Chen Jiadong (; born August 1959) is a former Chinese politician who spent his entire career in southwest China's Fujian province. He was investigated by China's top anti-graft agency in February 2022. Previously he served as chairman and party branch secretary  of the Standing Committee of the Xiamen Municipal People's Congress, and before that, party secretary of Zhangzhou.

He was a delegate to the 11th and 13th National People's Congress. He was a member of the 9th and 10th CCP Fujian Provincial Committee.

Biography
Chen was born in Changle County (now Changle District of Fuzhou), Fujian, in August 1959. He entered the workforce in September 1981, and joined the Chinese Communist Party (CCP) in April 1986.

__Entries supplied__

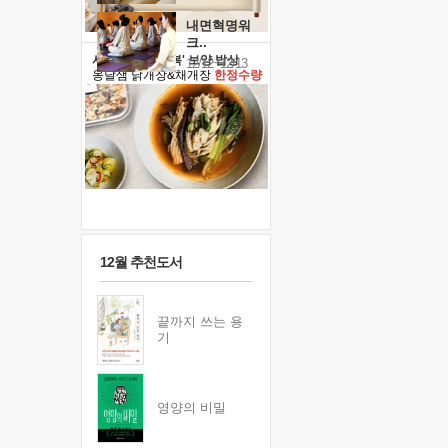
내면혁명워
크..
사람살리는 '말복' 보양 밥상
12/12~12/13
옹달샘 닭개장&채개장
한정수량
12월 추천도서
끝까지 쓰는 용
기
영양의 비밀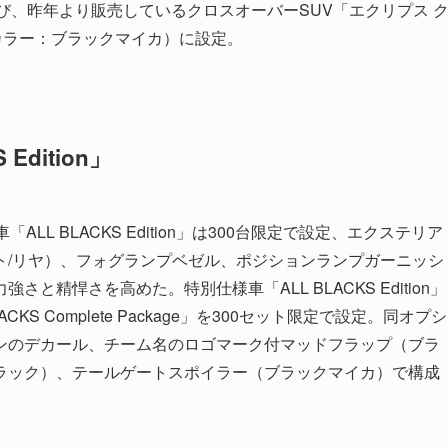
ion」及び、昨年より販売しているクロスオーバーSUV「エクリプス 
ディカラー：ブラックマイカ）に設定。
Edition」
「ALL BLACKS Edition」は300台限定で設定、エクステリア
ト/リヤ）、フォグランプベゼル、ポジションランプガーニッシ
精悍さを高めた。特別仕様車「ALL BLACKS Edition」
S Complete Package」を300セット限定で設定。同オプシ
ンのデカール、チーム名のロゴマーク付マッドフラップ（ブラ
ラック）、テールゲートスポイラー（ブラックマイカ）で構成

__Questions__
• a. For each statement below, say whether the profile of Chen Jiadong supports it. Answer yes or no and quote the words that decide it. (i) Chen joined the Chinese Communist Party in April 1986. (ii) Chen was a delegate to the 12th National People's Congress. (iii) Chen entered the workforce in September 1981.
• b. According to the profile of Chen Jiadong, when did China's top anti-graft agency investigate him?
The material is separate from the profile of Chen Jiadong and unrelated to it.

__Solutions to the exercise__
• a.
(i) Yes: "joined the Chinese Communist Party (CCP) in April 1986"
(ii) No: "He was a delegate to the 11th and 13th National People's Congress."
(iii) Yes: "He entered the workforce in September 1981"

• b. February 2022.